Brief – Copy out the account of freezing museum drawers below, word for word and in full. Leave out the material that comes after it.

I had a unique experience with freezing. We ran all the drawers (about 1000) in the museum through the -80. Our oldest drawers, so far as I can tell, are from the 1930s and the newest ones are less than a year old. We had the glass crack in a handful of the older drawers, but no major problems.

However, we had a series of drawers from Bioquip made in 2012. I don't know the specifics of the drawers, but whereas normal Bioquip drawers are a "10", these are a "12"—tight, shiny, Ferraris of drawers. Anyway, within a few minutes of taking them out of the -80 to let them warm to room temperature, I began to hear a series of very sharp and alarming "cracks". I figured all the glass would be shattered and all hope was lost. Thankfully, the drawers are in perfect condition (so far as I can tell). However, the drawers had moths in them and a dozen or more specimens in each drawer lost legs or an abdomen. Presumably the vibration associated with whatever was causing the cracking noise damaged the specimens. I haven't tried refreezing the drawers to see if the phenomenon repeats itself or if the drawers are "fixed".

I don't know if it's worth it or not, but pre-freezing new drawers may be a realistic strategy to remove this threat.

Available data –
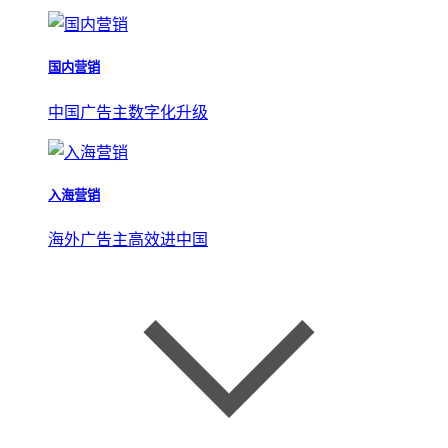
国内营销
中国广告主数字化升级
入海营销
海外广告主高效进中国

Solved exercise –
I had a unique experience with freezing. We ran all the drawers (about 1000) in the museum through the -80. Our oldest drawers, so far as I can tell, are from the 1930s and the newest ones are less than a year old. We had the glass crack in a handful of the older drawers, but no major problems.

However, we had a series of drawers from Bioquip made in 2012. I don't know the specifics of the drawers, but whereas normal Bioquip drawers are a "10", these are a "12"—tight, shiny, Ferraris of drawers. Anyway, within a few minutes of taking them out of the -80 to let them warm to room temperature, I began to hear a series of very sharp and alarming "cracks". I figured all the glass would be shattered and all hope was lost. Thankfully, the drawers are in perfect condition (so far as I can tell). However, the drawers had moths in them and a dozen or more specimens in each drawer lost legs or an abdomen. Presumably the vibration associated with whatever was causing the cracking noise damaged the specimens. I haven't tried refreezing the drawers to see if the phenomenon repeats itself or if the drawers are "fixed".

I don't know if it's worth it or not, but pre-freezing new drawers may be a realistic strategy to remove this threat.